## DIRECTIONS FOR THIS TASK
Print the range of lines that opens with the line containing "left shoulder: (199, 139)" and closes with the last line of the listing. Include both ends; print nothing more.
───── INPUT MATERIAL ─────
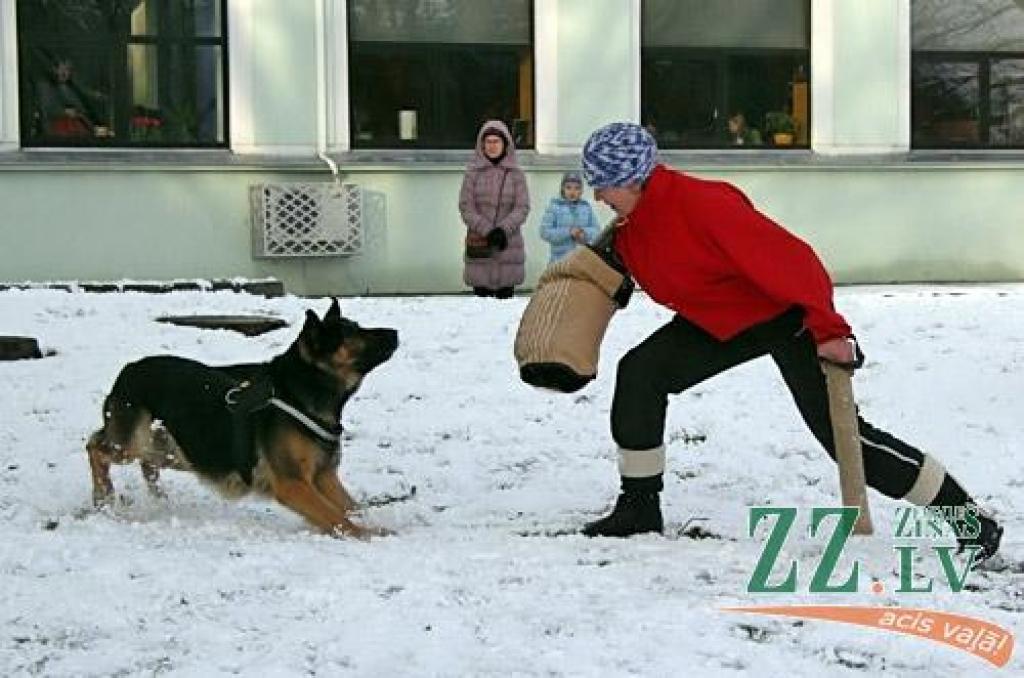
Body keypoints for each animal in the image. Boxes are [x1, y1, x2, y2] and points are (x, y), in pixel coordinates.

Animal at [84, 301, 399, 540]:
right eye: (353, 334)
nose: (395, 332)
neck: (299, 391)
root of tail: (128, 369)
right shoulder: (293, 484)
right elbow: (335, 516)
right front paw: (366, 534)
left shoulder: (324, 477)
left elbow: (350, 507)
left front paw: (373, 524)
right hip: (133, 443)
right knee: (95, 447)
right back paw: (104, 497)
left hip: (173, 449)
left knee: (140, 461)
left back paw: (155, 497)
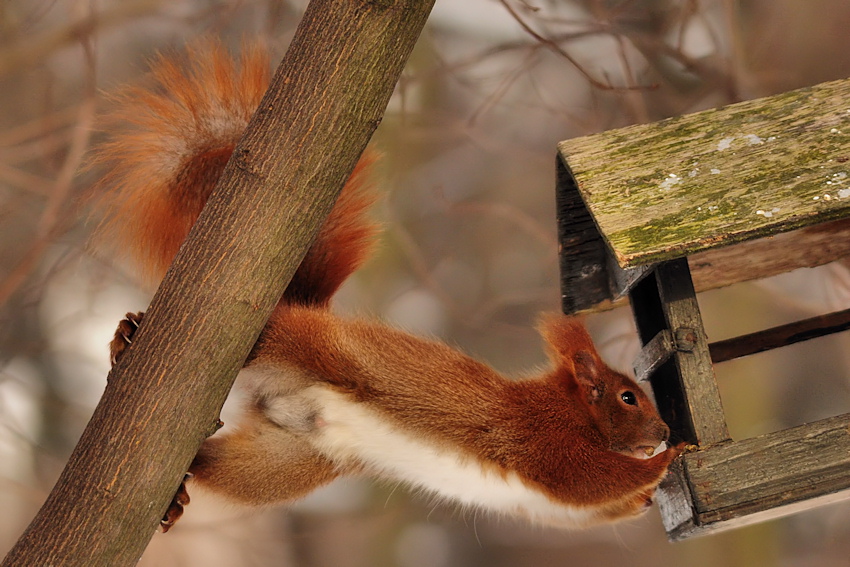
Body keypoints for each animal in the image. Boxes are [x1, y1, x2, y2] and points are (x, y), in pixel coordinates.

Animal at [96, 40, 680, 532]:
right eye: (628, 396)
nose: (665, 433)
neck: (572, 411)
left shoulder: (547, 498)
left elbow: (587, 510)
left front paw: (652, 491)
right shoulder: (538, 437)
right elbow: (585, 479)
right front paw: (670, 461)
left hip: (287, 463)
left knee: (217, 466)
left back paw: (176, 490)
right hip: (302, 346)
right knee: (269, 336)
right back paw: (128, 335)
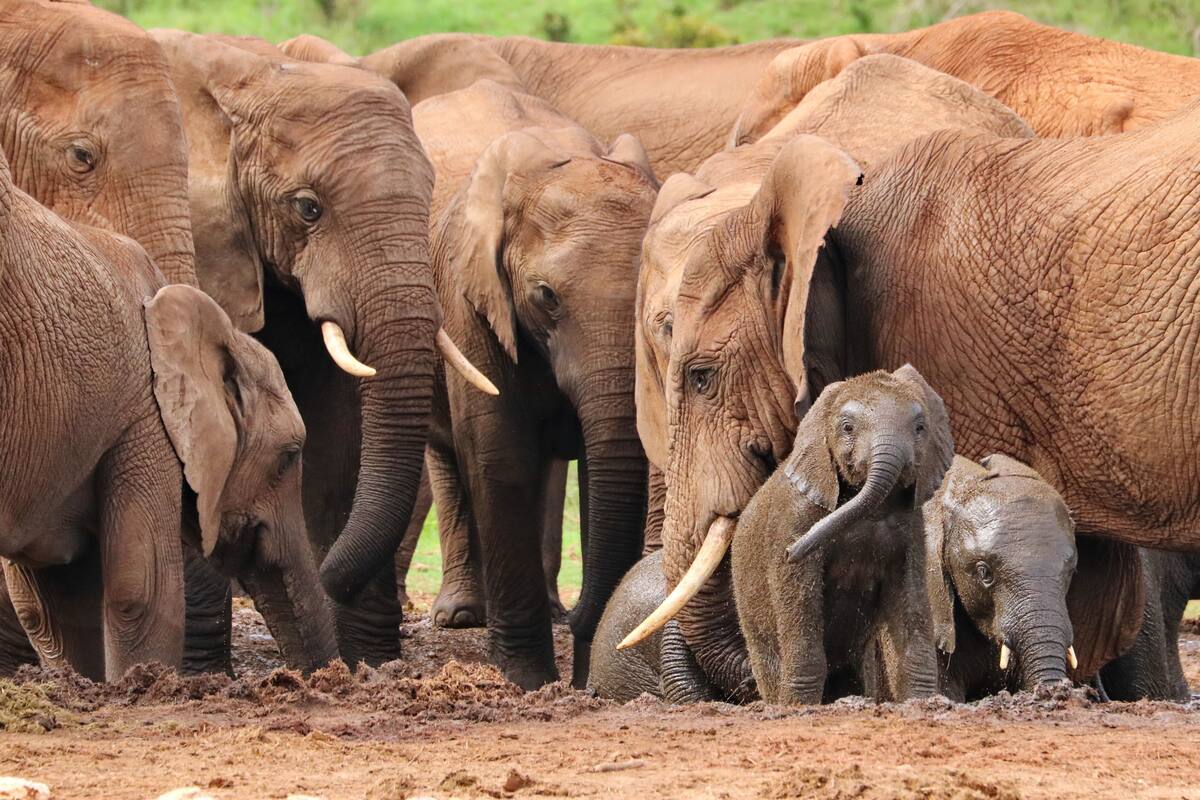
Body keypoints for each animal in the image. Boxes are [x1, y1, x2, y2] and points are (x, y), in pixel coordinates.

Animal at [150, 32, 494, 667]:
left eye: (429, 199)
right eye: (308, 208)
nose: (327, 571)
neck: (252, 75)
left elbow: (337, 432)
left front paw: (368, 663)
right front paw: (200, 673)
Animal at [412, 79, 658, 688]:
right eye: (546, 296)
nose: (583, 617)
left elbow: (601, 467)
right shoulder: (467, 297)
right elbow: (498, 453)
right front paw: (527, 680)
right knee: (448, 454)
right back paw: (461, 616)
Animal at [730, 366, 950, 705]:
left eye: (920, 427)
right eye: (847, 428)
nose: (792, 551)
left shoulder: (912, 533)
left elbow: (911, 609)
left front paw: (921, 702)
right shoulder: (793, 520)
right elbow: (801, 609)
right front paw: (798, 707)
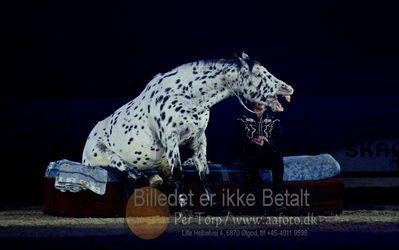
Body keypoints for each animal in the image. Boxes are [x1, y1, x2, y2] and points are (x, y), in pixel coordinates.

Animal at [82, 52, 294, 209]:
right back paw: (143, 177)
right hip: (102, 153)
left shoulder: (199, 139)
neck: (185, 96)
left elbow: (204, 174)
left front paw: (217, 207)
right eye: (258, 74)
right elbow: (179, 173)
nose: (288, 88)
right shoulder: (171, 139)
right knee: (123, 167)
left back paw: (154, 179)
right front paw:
─────
## YOUR SOLUTION
left shoulder: (199, 139)
neck: (185, 96)
left elbow: (204, 174)
left front paw: (217, 207)
right eye: (258, 74)
right elbow: (179, 173)
nose: (288, 88)
right shoulder: (171, 139)
right knee: (123, 167)
left back paw: (154, 179)
right front paw:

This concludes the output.